Le voyageur hypermoderne

La figure du voyageur moderne a surgi dans l’histoire avec l’apparition d’outils qui lui ont permis d’explorer le monde, d’aller plus loin, de témoigner de son aventure. Or, les technologies de l’information, en s’inscrivant dans la continuité de cette tradition, font entrer le voyageur dans le nouveau contexte d’un monde connecté, transformant à jamais l’essence même de son entreprise, bouleversant pour toujours son expérience de l’ailleurs.

Si ses motivations à partir demeurent identiques à celle de son homologue du siècle passé, le voyageur d’aujourd’hui est plongé dans un « ici et ailleurs à la fois » qui court-circuite l’expérience de l’éloignement et de la séparation, et lui impose des questions  inédites. Doit-il partir avec un téléphone portable ou pas ? Avec qui va-t-il maintenir un lien, à quel rythme et dans quelles situations ? Pourquoi se passer d’un GPS ?

Francis Jaureguiberry & Jocelyn Lachance

Erès – 2016 – 150 pages

Comme le voyageur « moderne » est très difficile à circonscrire, les auteurs naviguent à vue entre des concepts, des inspirations, des témoignages … aussi variés que peuvent l’être les motivations d’une mobilité multiforme.

Une affirmation comme « En quelques  années  seulement, le fait de ne pas répondre immédiatement  à son téléphone portable en est venu à devoir être justifié… » est significative d’auteurs qui vivent dans un microcosme qui n’est pas celui de l’immense majorité des Terriens.

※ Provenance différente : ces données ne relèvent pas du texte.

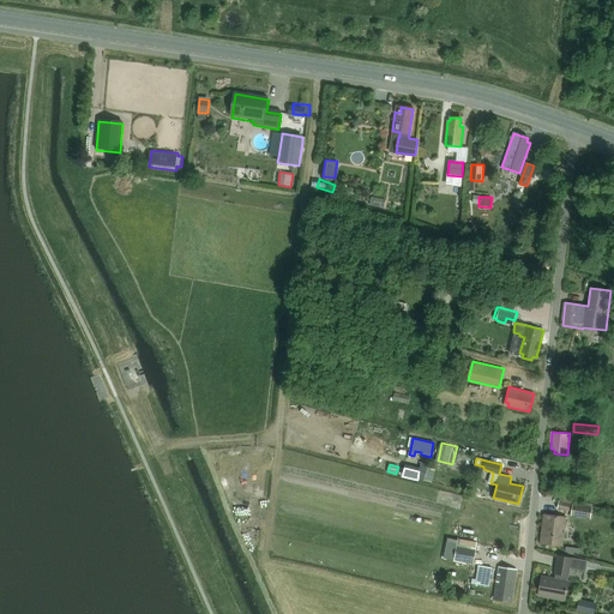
[(572,512),(573,504),(559,503),(558,510),(572,512)]
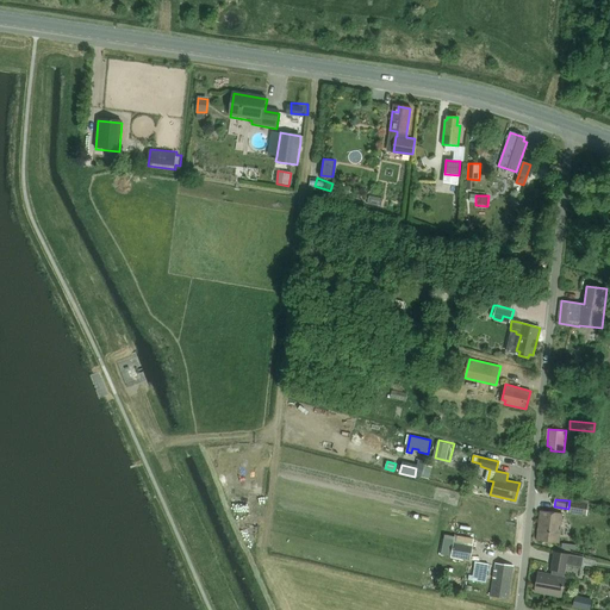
[(568,509),(567,514),(586,516),(587,504),(570,500),(568,509)]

FJ&JL indiquent que du voyageur moderne au voyageur hypermoderne nous assistons à un basculement  :  plus que jamais, l’individu se  retrouve acteur de la dimension  réflexive du voyage. Il ne subit plus les effets de l’éloignement sans  avoir préalablement  décidé de se déconnecter.  Il eut été plus juste de dire « si les gestionnaires de réseau sont fiables, ce qui est bien rare » [Constats concrets personnels Europe/Amériques].

Le voyageur hypermoderne est censé faire face à une contradiction dans la mesure où la communication  fait fi de la distance  – en théorie, rappelons-le  -, sa  présence  suite à des évènements réels se produisant à son lieu de départ devient impérative (décès, accident, rupture…)… alors que de toute façon il n’y peut strictement rien et que sa réaction pour déterminer un retour urgent ne changera rien au fait réalisé loin de lui. Il y a là un discours pervers de culpabilisation abusive qui entrave la liberté de choix.

Bref, ce livre pose une question qui ne se pose pas pour un être  sensé  : la fragilité des réseaux de communication devrait inspirer humilité et sagesse : soit je pars et il est inutile de chercher à me joindre, soit je reste.

L’ouvrage comprend 55 témoignages de personnes âgées de 19 à 69 ans, de huit Pays différents, dont 29 femmes.